PAGE EXTRACT ::
★ ★ ★ ★ ★

When I drove an Audi E-tron with digital door ‘mirrors’ a few years later, however, I discovered the dirty truth: a low sun caused lens flare and road grime built up on the lens itself, exposed as it was at a fairly road-adjacent level. The system was all but useless in murky, wintry conditions.

Particular camera placement can be a problem in other respects too. If they sit too close to the side of the car, such as on the Lotus Evija, the image they produce is filled with bodyside and not enough of the road behind. That’s annoying.

Furthermore, digital ‘mirrors’ can’t yet replicate the parallax effect: the ability we all have to make the effective surface area of any mirror larger and to judge distances within it by simply moving our vantage point relative to it.

On a video screen, you get the same view of what’s behind you no matter how you move your head. You also have to actually focus on the screen, rather than on the object in the mirror, to use it, which can be a problem for those who wear glasses to drive.

★ ★ ★ ★ ★

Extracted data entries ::
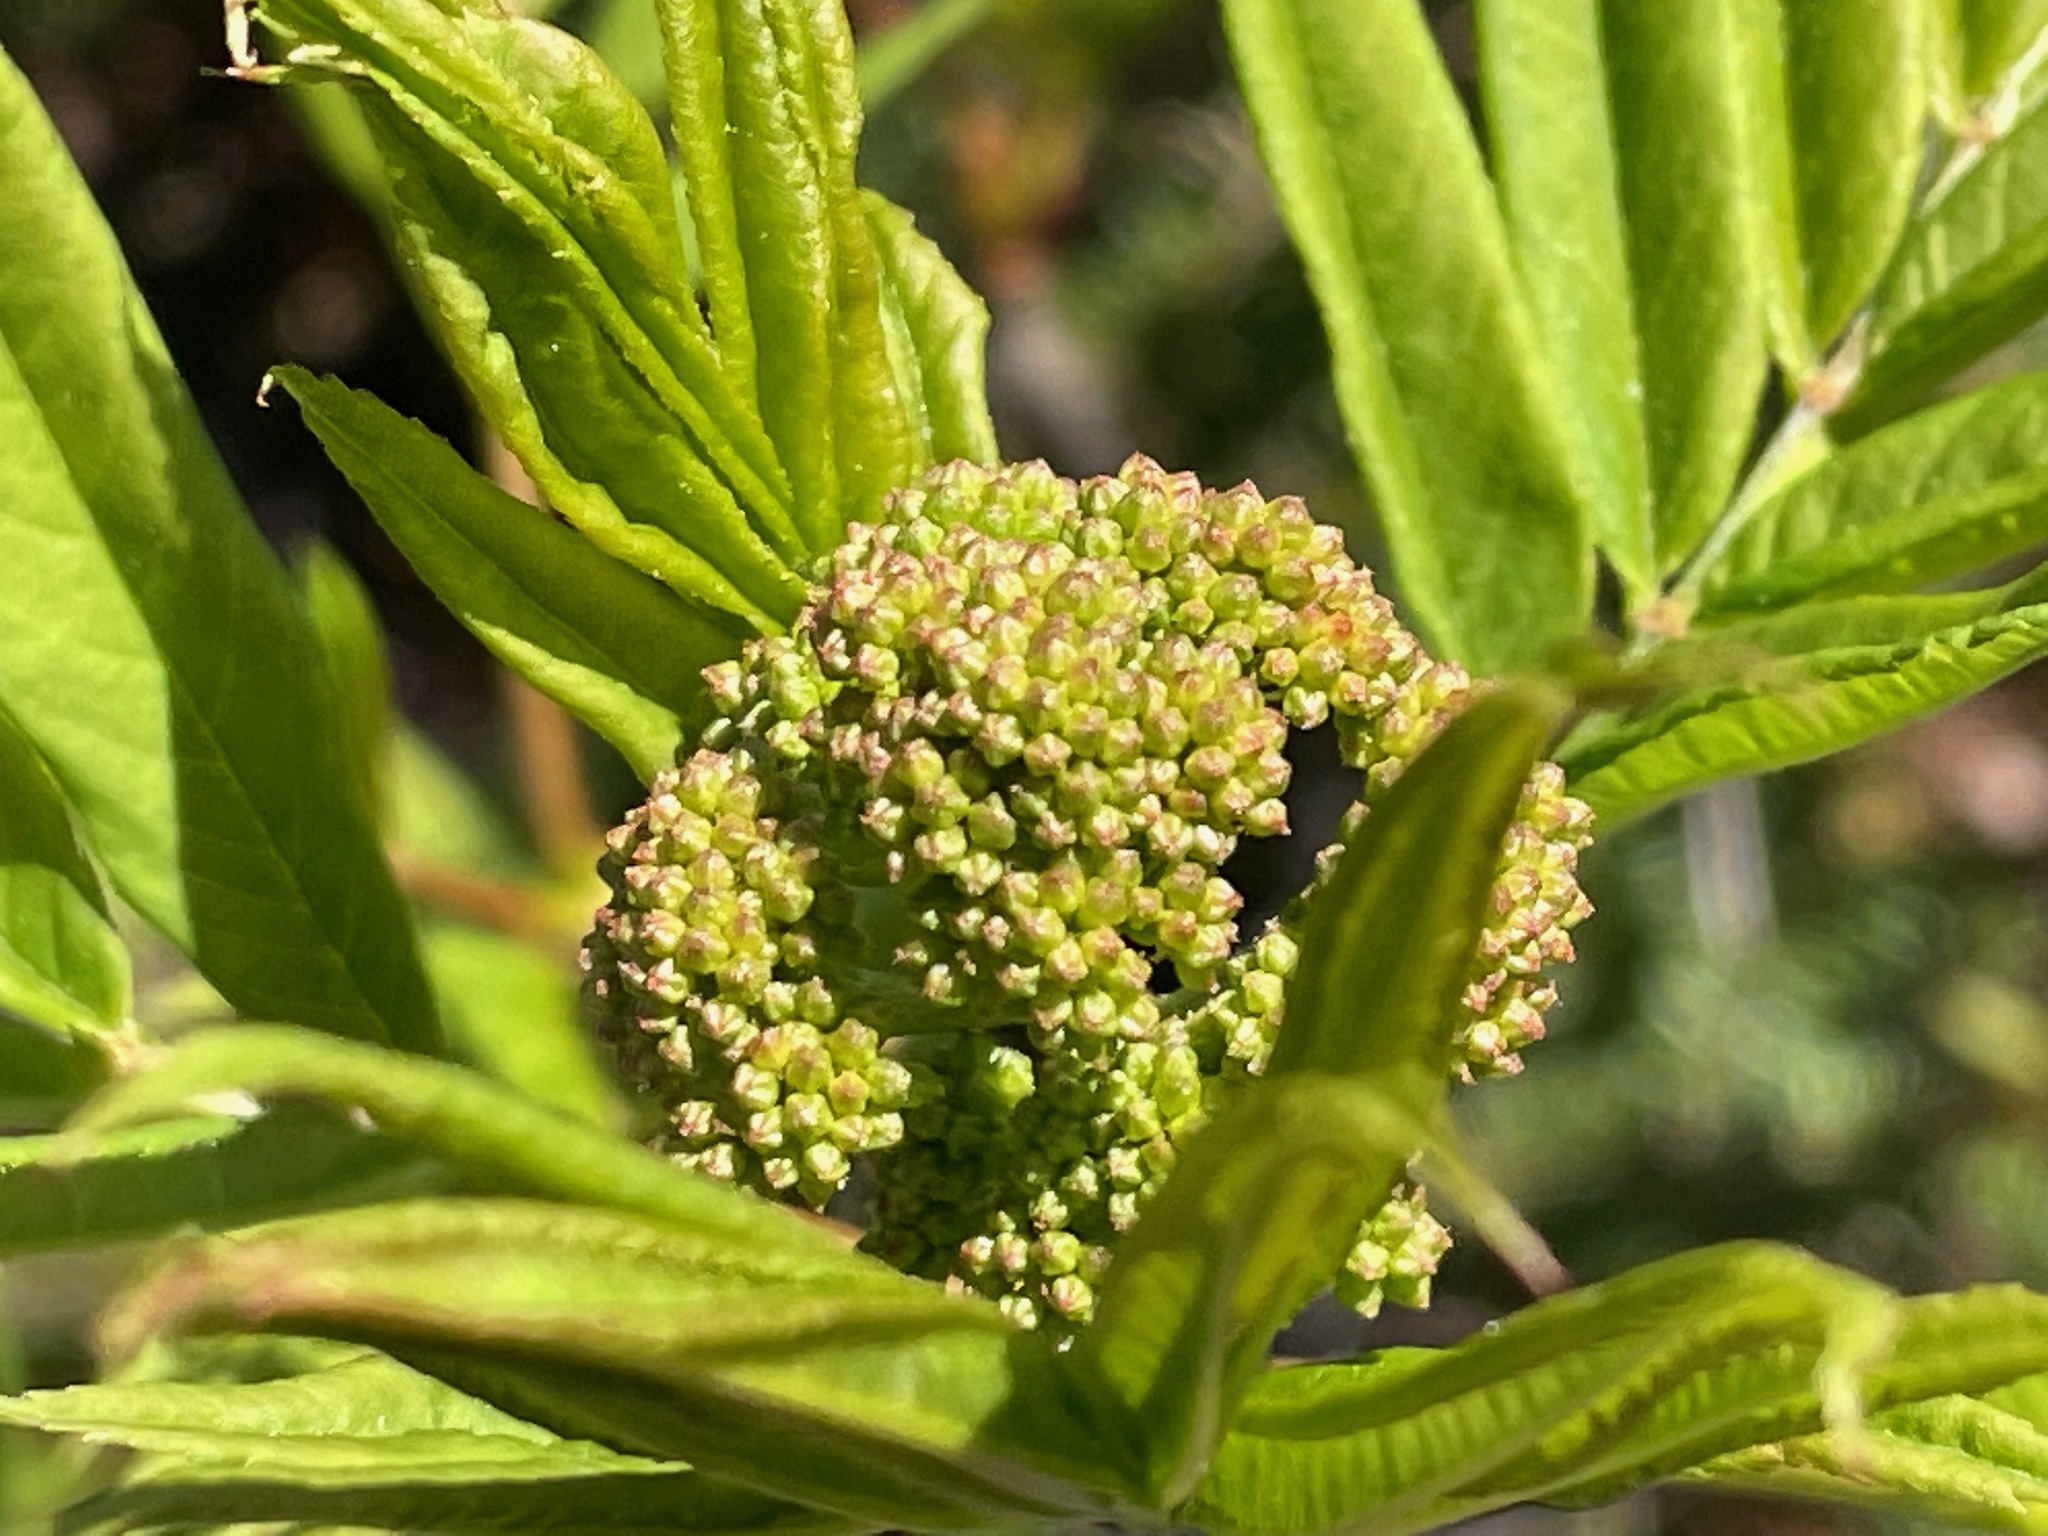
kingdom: Plantae
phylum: Tracheophyta
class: Magnoliopsida
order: Rosales
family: Rosaceae
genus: Sorbus
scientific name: Sorbus americana
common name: American mountain-ash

★ ★ ★ ★ ★

THINGS TO DO ::
1/ Which problems with digital door mirrors does the passage about them describe? List each one.
2/ Print the part of the digital mirrors passage starting with "Particular camera placement" and going on through "behind. That’s annoying.".
3/ Could you proceed with the digital door mirrors passage from where it stops?

SET OF ANSWERS ::
1/
- A low sun causes lens flare.
- Road grime builds up on the exposed lens.
- A camera placed too close to the side of the car shows mostly bodyside and not enough of the road behind.
- The screen can't replicate the parallax effect, so moving your head doesn't change the view.
- You have to focus on the screen itself, which can be a problem for drivers who wear glasses.

2/
Particular camera placement can be a problem in other respects too. If they sit too close to the side of the car, such as on the Lotus Evija, the image they produce is filled with bodyside and not enough of the road behind. That’s annoying.

3/
In light of all that, should car designers really be reconfiguring vehicle bodies from a clean sheet, often removing useful ‘through-vehicle’ visibility in the process (have you ever noticed how much of your forward view in heavy motorway traffic depends on what you can see through the glasshouse of the car in front?), on the basis of the performance of camera technology that simply isn’t good enough? 

You can probably guess what I think. One day, these systems might be clever enough to track the position of your eyes; to keep themselves free of grime; and to compose some perfect image of the road behind us, in the way that the current 7 Series can of the particular parking space it’s in.

Until then, I will take good old-fashioned mirrors and plenty of glass, please.